» **BRIEF**: Return every line of the items below verbatim, leaving out the pictures.
::: ROWS
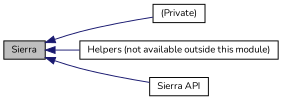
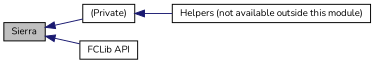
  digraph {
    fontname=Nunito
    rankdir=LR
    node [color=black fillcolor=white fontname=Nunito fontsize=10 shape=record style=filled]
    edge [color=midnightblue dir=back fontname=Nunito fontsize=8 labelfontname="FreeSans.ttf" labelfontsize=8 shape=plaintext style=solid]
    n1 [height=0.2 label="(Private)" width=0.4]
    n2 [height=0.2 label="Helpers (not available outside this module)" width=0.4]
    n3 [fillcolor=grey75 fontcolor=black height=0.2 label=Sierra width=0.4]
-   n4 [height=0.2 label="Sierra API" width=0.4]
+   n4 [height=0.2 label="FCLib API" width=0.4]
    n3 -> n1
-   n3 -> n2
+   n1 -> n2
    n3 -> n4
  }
::::::
» **TASK RESPONSE**:
  digraph {
    fontname=Nunito
    rankdir=LR
    node [color=black fillcolor=white fontname=Nunito fontsize=10 shape=record style=filled]
    edge [color=midnightblue dir=back fontname=Nunito fontsize=8 labelfontname="FreeSans.ttf" labelfontsize=8 shape=plaintext style=solid]
    n1 [height=0.2 label="(Private)" width=0.4]
    n2 [height=0.2 label="Helpers (not available outside this module)" width=0.4]
    n3 [fillcolor=grey75 fontcolor=black height=0.2 label=Sierra width=0.4]
-   n4 [height=0.2 label="Sierra API" width=0.4]
+   n4 [height=0.2 label="FCLib API" width=0.4]
    n3 -> n1
-   n3 -> n2
+   n1 -> n2
    n3 -> n4
  }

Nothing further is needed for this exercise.